Throughout those protracted, stop-start negotiations, Microsoft had offered to buy the company for as much as $34 per share. The initial offer of $31 was a 62 percent premium over where Yahoo's stock had been trading at the time, and prompted an investor frenzy that sent shares up 47 percent the morning the bid was announced.
Yahoo's stock dropped sharply when the talks broke down, and last week hit a five-and-a-half-year low.
Shares of the company dipped 6.1 percent today to close at $12.07.
Yahoo's resistance to the Microsoft buyout offer set in motion a parade of real and rumored negotiations about alternative deals, including a tie-up with AOL, which parent company Time Warner is in the process of separating.
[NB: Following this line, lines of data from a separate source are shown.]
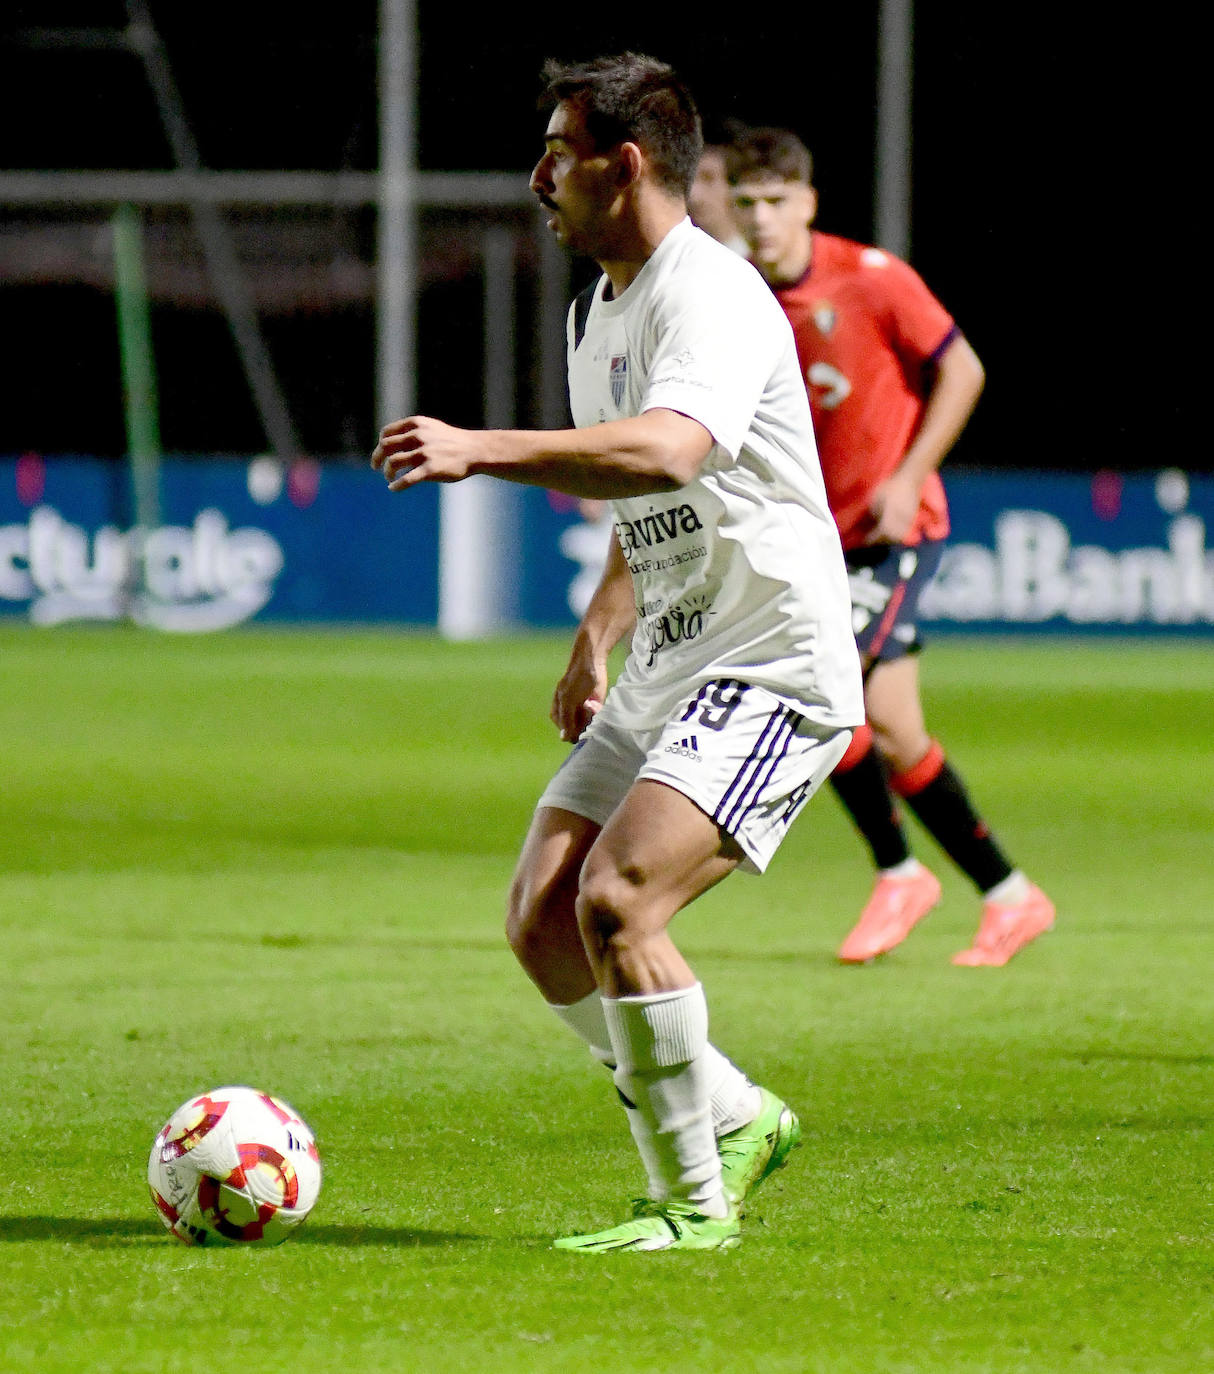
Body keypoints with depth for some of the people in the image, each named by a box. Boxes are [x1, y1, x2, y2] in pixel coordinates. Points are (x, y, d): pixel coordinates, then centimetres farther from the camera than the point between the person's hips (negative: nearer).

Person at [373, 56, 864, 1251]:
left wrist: (482, 450, -43)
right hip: (663, 678, 10)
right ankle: (732, 1118, 18)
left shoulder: (712, 298, -16)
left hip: (774, 670, -10)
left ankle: (695, 1200, -10)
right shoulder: (596, 311, 15)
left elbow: (667, 452, -38)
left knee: (616, 901, -22)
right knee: (541, 919, 1)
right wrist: (596, 639, 17)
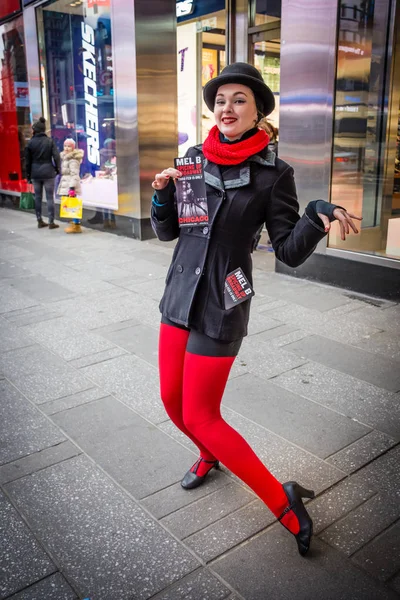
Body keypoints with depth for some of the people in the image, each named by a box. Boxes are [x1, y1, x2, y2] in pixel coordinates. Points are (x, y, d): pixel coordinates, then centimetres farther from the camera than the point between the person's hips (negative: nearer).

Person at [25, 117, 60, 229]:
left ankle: (40, 221, 15)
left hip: (35, 173, 2)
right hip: (48, 172, -2)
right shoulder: (50, 141, -3)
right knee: (49, 197, 1)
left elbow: (28, 160, 3)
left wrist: (28, 175, 10)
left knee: (37, 197, 11)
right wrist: (57, 169, 6)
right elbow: (56, 156, -8)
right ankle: (51, 222, 0)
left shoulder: (31, 142, 0)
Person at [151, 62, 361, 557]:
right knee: (172, 399, 15)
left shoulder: (273, 173, -8)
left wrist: (318, 216, -27)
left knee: (200, 417, -2)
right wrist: (163, 193, -8)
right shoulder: (194, 158, 5)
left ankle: (283, 502, 16)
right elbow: (167, 232, 11)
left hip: (221, 309, -6)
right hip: (179, 297, 6)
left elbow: (290, 251, -9)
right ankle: (209, 456, 47)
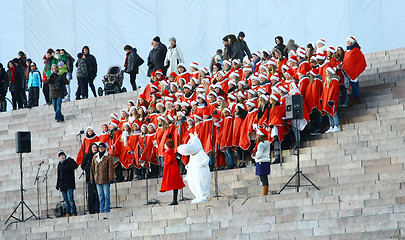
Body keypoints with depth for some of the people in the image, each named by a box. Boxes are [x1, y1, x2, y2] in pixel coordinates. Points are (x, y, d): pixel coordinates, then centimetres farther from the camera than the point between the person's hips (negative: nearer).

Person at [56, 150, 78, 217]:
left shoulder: (69, 160, 2)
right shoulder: (59, 164, 21)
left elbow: (75, 165, -18)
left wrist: (65, 168, -18)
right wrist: (57, 185, 19)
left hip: (69, 184, -6)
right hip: (62, 185, 6)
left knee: (70, 199, -15)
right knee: (66, 200, 3)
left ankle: (74, 213, -13)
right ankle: (68, 213, 5)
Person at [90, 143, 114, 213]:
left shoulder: (108, 156, 0)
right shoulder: (95, 157, 13)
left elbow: (111, 168, -4)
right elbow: (92, 168, 16)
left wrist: (111, 178, -10)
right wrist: (92, 178, 11)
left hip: (105, 179, -5)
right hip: (98, 179, 5)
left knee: (106, 195, -5)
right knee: (100, 196, 7)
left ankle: (107, 209, -2)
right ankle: (102, 210, 11)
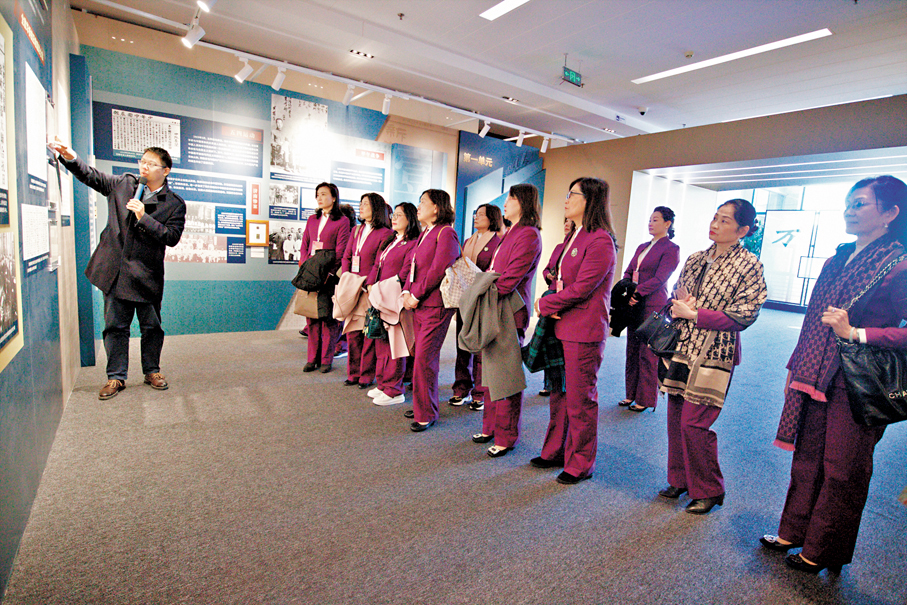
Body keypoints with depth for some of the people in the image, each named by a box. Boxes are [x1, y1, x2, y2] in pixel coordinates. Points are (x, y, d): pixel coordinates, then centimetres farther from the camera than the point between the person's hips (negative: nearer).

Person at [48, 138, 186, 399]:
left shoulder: (174, 204, -3)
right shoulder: (123, 184, 9)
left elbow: (172, 237, -12)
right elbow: (90, 175, 14)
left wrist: (144, 217, -19)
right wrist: (70, 157, -3)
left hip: (147, 274, -3)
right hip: (115, 271, 3)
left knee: (152, 326, 7)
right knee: (115, 326, 9)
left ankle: (152, 371, 26)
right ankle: (116, 377, 20)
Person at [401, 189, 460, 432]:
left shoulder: (445, 233, -9)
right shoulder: (424, 234, 19)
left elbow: (438, 270, -17)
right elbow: (412, 265, 18)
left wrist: (416, 295, -13)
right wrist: (407, 292, 2)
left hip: (434, 305, -9)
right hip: (418, 304, 9)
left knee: (425, 358, -6)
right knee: (420, 355, 13)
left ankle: (426, 414, 8)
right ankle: (422, 405, 27)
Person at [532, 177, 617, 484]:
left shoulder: (601, 241, -15)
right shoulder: (573, 237, 16)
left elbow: (580, 289, -19)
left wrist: (544, 305, -7)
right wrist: (551, 302, -1)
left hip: (584, 332, -9)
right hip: (562, 327, 9)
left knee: (580, 401, 4)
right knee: (559, 394, 17)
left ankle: (581, 464, 22)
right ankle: (555, 452, 33)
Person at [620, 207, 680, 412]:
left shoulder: (671, 249, -5)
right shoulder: (642, 247, 18)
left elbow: (659, 279, -14)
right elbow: (628, 272, 12)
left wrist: (636, 292, -22)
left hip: (653, 306, -7)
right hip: (634, 304, 8)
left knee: (648, 353, -2)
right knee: (632, 350, 11)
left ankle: (645, 399, 9)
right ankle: (632, 394, 22)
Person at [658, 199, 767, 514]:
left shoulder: (749, 265, -5)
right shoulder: (695, 260, 12)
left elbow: (744, 314, -11)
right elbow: (675, 297, 18)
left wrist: (694, 314, -15)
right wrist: (678, 306, -5)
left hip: (713, 354, -6)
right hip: (681, 349, 6)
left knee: (694, 423, -4)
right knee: (675, 418, 10)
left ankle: (708, 491, 18)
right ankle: (680, 479, 30)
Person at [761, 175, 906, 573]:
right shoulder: (836, 260, 11)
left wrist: (855, 333, -23)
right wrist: (795, 368, 17)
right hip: (814, 378, 7)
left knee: (842, 471, 8)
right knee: (807, 458, 17)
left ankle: (822, 551, 26)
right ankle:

The most commonly suggested scenario for that deal would see Yahoo acquire AOL's media and advertising business and take a cash infusion from Time Warner in exchange for an equity stake. Time Warner would then be left with AOL's dial-up Internet access business, which the company is also considering selling.
That rumor persists, and could become a brighter prospect should Yahoo abandon a major advertising partnership with Google in light of ongoing regulatory scrutiny. That deal, itself a product of the Microsoft fallout, would see Yahoo import a portion of the ads it places on its search-results pages from its larger rival.
Yahoo has said it expects to generate an additional $800 million in annual revenue from the deal, but many advertisers -- and Microsoft -- have warned that it would ultimately drive up the price of search ads and pave the way for Yahoo's eventual exit from the search-advertising market, leaving Google with no viable competitor. Opponents have been calling for the government to block or apply conditions to the partnership.
The Department of Justice, along with about a dozen state attorneys general, has been investigating the antitrust implications of the partnership since June. Regulators in Canada and Europe are also reviewing the deal.
Google and Yahoo, which have been defending the arrangement as a means to broadening advertisers' reach while breathing life into the ailing company, did not need regulatory approval to implement the deal, but volunteered to postpone it to accommodate a review.
Earlier today, The Deal reported that Yahoo and Google were on the verge of scrapping the alliance as the DoJ appeared to be moving to intervene, citing lawyers familiar with the case.
The companies denied the report, but said that they had agreed to delay the deal to give regulators more time to evaluate it, the second time the companies have pushed back the deadline.
On other fronts, Yahoo has been moving steadily to open its platform. In the third quarter, the company unveiled its BOSS (Build your Own Search Service) program, through which other companies can access its search infrastructure. It also rolled out its new ad-management platform, which aims to streamline the processes of buying and selling online ads, and continued its push into the mobile arena with its Blueprint development platform.